[Saved entries]
--*--

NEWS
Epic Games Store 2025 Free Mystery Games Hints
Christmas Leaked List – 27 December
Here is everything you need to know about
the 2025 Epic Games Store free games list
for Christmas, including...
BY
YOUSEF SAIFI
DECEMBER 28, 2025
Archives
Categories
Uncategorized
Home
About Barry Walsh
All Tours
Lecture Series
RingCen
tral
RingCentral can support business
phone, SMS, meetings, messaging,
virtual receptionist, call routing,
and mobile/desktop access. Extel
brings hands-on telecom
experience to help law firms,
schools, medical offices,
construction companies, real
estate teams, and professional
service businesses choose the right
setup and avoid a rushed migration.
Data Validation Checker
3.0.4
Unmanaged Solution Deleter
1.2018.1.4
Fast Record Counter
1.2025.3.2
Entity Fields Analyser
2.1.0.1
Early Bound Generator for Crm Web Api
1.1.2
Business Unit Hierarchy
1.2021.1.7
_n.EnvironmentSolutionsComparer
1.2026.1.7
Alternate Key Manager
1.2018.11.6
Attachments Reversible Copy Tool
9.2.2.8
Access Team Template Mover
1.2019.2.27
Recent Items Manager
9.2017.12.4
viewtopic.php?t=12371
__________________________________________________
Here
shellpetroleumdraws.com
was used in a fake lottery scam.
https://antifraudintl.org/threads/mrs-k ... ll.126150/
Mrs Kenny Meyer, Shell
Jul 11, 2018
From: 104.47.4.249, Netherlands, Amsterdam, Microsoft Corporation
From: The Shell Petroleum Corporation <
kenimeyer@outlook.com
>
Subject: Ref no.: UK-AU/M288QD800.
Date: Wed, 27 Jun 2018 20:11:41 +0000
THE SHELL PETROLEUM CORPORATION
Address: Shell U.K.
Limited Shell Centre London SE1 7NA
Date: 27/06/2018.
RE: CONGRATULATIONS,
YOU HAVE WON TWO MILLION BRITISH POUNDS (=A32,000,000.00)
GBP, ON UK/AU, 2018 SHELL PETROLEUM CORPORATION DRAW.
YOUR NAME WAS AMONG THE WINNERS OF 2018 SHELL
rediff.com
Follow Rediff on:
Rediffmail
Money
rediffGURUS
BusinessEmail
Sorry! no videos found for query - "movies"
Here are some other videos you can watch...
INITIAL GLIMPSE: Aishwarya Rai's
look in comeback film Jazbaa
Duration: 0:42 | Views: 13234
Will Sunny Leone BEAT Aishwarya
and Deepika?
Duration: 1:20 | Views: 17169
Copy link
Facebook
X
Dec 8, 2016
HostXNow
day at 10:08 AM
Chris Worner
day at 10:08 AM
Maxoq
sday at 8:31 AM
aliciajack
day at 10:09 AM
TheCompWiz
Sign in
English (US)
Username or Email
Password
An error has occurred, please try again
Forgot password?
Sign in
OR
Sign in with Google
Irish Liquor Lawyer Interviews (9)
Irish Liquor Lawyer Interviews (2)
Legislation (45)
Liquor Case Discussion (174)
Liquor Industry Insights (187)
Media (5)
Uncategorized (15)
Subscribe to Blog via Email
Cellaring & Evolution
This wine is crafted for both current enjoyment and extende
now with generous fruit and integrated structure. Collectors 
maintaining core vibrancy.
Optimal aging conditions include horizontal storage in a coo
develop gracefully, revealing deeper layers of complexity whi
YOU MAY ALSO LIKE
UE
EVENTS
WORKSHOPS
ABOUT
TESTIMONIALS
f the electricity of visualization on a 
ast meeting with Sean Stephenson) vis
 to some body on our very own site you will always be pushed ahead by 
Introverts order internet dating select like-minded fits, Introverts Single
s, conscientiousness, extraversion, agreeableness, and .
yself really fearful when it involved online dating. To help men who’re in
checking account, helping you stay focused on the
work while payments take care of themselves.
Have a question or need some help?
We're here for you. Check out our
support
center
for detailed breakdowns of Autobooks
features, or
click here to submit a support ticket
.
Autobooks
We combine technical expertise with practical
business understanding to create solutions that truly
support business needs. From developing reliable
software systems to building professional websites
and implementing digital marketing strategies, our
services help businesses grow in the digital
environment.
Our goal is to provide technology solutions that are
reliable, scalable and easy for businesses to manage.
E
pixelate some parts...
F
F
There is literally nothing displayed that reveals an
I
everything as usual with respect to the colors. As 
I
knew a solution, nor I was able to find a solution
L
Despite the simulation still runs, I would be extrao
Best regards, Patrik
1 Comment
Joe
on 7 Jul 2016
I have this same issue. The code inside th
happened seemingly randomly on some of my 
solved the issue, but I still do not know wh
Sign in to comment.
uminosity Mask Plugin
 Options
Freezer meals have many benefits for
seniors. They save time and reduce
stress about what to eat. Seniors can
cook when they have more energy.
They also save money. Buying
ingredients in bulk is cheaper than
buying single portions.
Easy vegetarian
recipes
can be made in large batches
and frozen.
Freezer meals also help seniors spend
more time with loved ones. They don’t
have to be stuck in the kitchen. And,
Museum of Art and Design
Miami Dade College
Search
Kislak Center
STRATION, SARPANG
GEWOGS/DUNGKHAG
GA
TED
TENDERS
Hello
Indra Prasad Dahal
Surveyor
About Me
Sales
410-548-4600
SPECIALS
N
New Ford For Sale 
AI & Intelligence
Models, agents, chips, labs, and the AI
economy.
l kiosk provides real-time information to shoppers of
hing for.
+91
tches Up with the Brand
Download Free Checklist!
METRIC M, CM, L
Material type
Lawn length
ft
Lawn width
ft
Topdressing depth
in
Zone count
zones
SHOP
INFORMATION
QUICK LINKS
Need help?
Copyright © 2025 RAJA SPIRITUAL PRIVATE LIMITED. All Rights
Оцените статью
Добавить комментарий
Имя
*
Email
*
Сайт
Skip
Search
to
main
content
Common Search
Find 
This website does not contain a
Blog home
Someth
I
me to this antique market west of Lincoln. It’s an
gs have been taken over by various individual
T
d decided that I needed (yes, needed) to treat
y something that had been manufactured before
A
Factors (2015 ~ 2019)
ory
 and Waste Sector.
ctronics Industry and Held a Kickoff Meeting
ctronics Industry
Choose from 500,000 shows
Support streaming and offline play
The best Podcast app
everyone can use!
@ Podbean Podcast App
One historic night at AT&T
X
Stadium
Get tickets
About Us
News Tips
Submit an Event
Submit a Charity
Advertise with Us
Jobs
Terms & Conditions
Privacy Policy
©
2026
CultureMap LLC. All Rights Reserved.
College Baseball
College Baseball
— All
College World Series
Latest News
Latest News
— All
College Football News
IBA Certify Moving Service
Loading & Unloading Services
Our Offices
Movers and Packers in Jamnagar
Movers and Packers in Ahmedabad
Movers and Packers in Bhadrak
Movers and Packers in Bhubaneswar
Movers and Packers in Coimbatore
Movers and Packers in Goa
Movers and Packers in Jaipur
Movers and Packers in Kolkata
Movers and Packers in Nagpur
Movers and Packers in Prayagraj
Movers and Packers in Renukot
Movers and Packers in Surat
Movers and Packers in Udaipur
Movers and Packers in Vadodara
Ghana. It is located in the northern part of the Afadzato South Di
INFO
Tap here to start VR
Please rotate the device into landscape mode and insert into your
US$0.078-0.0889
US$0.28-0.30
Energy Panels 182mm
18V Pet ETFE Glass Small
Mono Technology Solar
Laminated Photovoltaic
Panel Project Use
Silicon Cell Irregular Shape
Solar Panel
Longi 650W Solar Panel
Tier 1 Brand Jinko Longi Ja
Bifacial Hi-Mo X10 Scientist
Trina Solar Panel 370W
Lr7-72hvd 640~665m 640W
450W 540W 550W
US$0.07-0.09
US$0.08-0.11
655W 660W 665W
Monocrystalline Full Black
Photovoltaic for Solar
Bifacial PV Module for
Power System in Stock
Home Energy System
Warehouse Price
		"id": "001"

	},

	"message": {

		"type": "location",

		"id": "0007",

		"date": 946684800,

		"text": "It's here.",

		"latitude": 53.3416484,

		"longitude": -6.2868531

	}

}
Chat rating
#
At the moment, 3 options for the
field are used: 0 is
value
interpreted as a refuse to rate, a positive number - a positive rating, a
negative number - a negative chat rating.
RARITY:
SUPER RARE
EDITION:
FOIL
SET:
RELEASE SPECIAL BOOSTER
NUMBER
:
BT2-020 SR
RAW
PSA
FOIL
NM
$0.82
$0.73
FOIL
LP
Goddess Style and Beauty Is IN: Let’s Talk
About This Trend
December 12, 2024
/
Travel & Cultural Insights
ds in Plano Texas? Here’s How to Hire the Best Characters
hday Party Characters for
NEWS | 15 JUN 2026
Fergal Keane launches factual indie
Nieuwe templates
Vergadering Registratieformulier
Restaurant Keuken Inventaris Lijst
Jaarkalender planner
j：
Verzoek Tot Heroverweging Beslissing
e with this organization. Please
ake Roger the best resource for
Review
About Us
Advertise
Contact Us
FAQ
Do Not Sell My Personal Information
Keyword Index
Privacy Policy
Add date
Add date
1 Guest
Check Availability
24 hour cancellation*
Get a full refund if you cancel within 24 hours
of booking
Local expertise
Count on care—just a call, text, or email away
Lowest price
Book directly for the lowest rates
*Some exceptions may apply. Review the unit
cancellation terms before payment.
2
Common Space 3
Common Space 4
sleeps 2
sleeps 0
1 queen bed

--*--

## WORK TO BE COMPLETED:
Among the lines above, return each one holding the string "Industry".

## RESULT OF THIS EXERCISE:
Liquor Industry Insights (187)
ctronics Industry and Held a Kickoff Meeting
ctronics Industry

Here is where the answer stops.